Reader's Diary #33- Margaret Atwood: Selected Poems II (up to "The Bus to Alliston, Ontario")


In my last posting about this book, I said I wasn't impressed. That's changed.

Since then I read "The Bus To Alliston, Ontario". Simply put, this is now added to my short list of favourite poems. The others being "l(a" by e. e. cummings, "Stopping By The Woods On A Snowy Evening" by Robert Frost and "This is Just To Say" by William Carlos Williams.

My wife went to highschool in Alliston and I remembered her mentioning this particular poem to me. Though I mistakenly remembered that she didn't like it. So after reading it through twice I thought, "Geez, this is great. What am I missing?" So I reread it a third time, trying to find a problem, some reason that she didn't like it. But upon rereading it, I found even more that I DID like. So I read it again and again. And wow! This is a great poem. I don't even care if the rest of the poems in this collection are crap, it was worth the read just to find this one. I couldn't even read the next poem afterward because I just wanted to mull over "The Bus To Alliston, Ontario" for a while.

So why is it so great? Primarily I think it's because of the imagery. Lines like "Outside, the moon is fossil/ white..." just hammered home the themes of mortality versus immortality while creating such a visual that for a moment I was traveling to Alliston. Secondly, those themes. I love poems that contemplate the higher meanings of life while still anchoring themselves in the mundane. Atwood creates the illusion of a simple winter bus ride while focusing the reader's attention on what it means to be mortal and immortal at the same time. We live short lives but our memories and presence live on. It comes close to my own view of the afterlife so the poem probably has more appeal to me than a lot of people. I also like the cyclical nature of the poem (again tying in with the themes). For instance, in the opening stanza Atwood describes snow along the roadside "...sends dunes/ onto the pavement..." and the concluding paragraph returns to the desert imagery "...the snow/ is an unbroken spacelit/ desert...". Just beautiful.
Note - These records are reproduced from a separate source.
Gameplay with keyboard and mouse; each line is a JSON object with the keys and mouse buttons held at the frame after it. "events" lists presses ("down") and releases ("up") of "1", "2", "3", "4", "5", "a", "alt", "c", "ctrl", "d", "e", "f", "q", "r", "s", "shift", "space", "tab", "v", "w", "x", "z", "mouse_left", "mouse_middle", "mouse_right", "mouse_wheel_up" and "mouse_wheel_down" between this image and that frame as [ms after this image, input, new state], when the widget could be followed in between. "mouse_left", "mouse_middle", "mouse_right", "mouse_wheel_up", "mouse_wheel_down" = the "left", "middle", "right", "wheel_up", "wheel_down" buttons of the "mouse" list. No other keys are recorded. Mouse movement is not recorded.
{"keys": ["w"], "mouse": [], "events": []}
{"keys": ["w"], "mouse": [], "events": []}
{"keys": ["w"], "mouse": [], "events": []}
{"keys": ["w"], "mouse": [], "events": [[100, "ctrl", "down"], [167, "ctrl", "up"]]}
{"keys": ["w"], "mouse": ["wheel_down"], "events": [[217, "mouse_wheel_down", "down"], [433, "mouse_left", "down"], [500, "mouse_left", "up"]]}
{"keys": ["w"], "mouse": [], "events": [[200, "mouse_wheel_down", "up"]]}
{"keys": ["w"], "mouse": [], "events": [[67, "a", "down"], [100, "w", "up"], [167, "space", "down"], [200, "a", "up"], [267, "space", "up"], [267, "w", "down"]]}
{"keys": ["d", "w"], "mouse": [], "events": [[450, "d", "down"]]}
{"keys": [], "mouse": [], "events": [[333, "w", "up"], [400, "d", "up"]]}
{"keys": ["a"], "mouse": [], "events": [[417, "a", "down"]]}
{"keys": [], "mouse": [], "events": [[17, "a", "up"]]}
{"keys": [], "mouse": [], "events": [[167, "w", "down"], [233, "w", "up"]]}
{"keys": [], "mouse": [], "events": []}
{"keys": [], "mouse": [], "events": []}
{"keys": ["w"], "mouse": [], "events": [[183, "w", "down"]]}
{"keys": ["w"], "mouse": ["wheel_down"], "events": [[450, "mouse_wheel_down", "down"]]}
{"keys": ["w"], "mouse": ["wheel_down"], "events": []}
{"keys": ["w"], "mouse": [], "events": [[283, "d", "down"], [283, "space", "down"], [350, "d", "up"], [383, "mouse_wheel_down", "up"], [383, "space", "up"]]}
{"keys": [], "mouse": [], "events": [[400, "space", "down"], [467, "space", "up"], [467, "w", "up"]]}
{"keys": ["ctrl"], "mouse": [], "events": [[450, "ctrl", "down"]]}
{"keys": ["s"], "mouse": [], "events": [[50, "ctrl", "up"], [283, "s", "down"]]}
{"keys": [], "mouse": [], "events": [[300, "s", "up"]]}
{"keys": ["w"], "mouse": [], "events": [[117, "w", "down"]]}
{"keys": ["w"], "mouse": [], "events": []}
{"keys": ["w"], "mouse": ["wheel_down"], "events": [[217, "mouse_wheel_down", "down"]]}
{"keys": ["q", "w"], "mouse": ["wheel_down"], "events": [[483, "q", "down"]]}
I was a little curious with the choice of Alliston. With no offense meant to the people of Alliston, I don't know of anything particularly special about the place. I thought maybe that was part of the point- again going back to anchoring high meaning in the mundane. However, every other word in this poem seemed to be misleadingly simple and so I had the suspicion that "Alliston" held some other importance as well. So I broke out the ol' internet and did some snooping. Actually, the searching wasn't that hard. Atwood, it seemed, owned a farm in Alliston when this poem was written (maybe she still does, I don't know). So the bus "to Alliston" was a busride home. Not that this couldn't be concluded from the poem itself, but somehow it makes the poem a little more personal and heartfelt in my opinion.